最近の外国為替相場で急激な円高影響を受けたことから、1~10月の円高関連倒産は、前年同期比で39件増え、58件と3倍に急増していることが、(株)東京商工リサーチの調査で分かった。
倒産したのはすべて中小企業であり、長引く円高で経営体力を失ったものと思われる。
負債総額は、前年同期比50%増の854億円で、これは負債10億円以上の大型倒産が25件(前年同期11件)と倍増したのが大きな要因となっている。
産業別では卸売業が倍、形態別では破産が5倍で最多
58件についての産業別では、卸売業が同123%増の29件(同13件)が最多で、次いで製造業が同425%増の21件(同4件)、小売業3件だった。

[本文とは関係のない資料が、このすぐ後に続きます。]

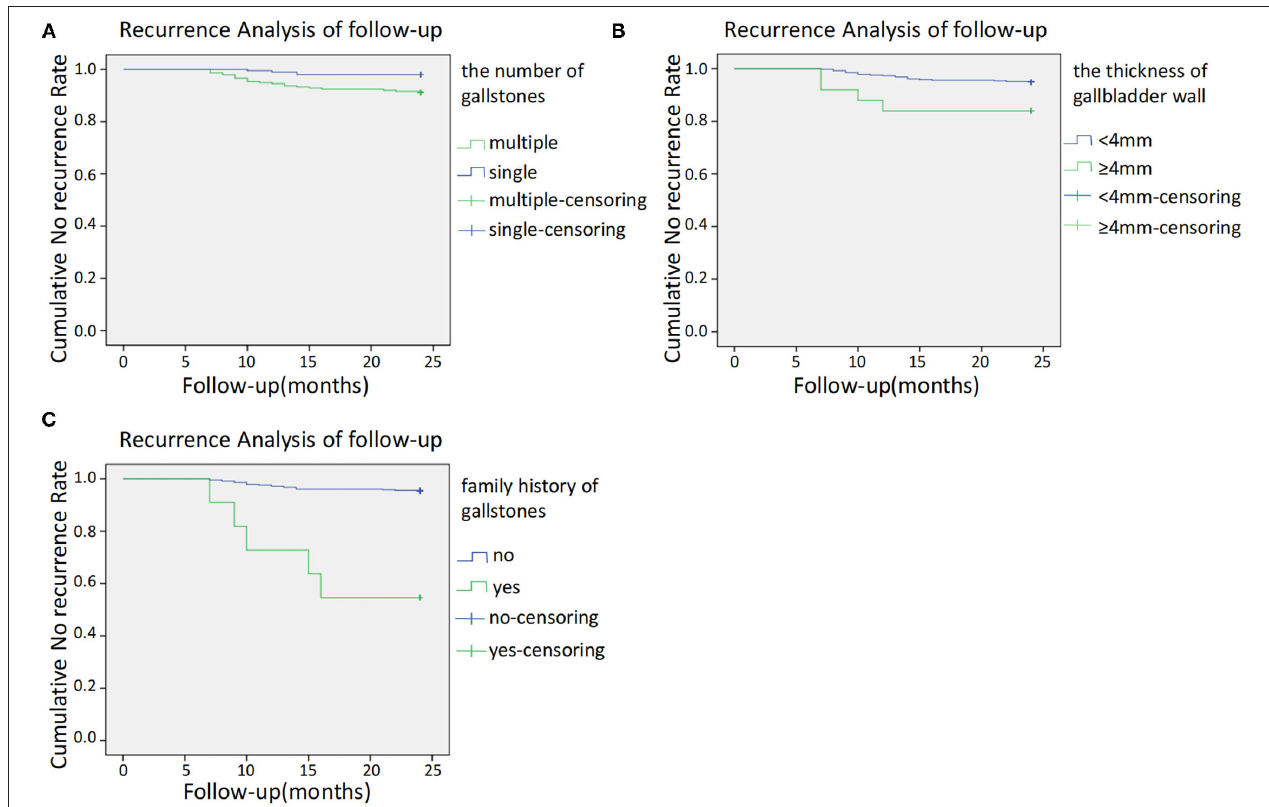
FIGURE 2 | (A) Kaplan–Meier cumulative no recurrence rate according to the number of gallstones. (B) Kaplan–Meier cumulative no recurrence rate according to a thickness of gallbladder wall. (C) Kaplan–Meier cumulative no recurrence according to family history.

形態別では、破産が同375%増の38件(同8件)が最多で、民事再生法が同11%増の10件(同9件)、銀行取引停止が7件(同0件)と続いた。
同社では、最近の外国為替相場での急激な円高の影響は、輸出関連での国際競争力の低下とともに、生産拠点の海外移転を促し、労働力や部品などの海外現地調達、現地生産という「産業の空洞化」をも加速させかねず、企業倒産だけでなく国内の下請けや雇用など国内経済への波及も懸念されるとしている。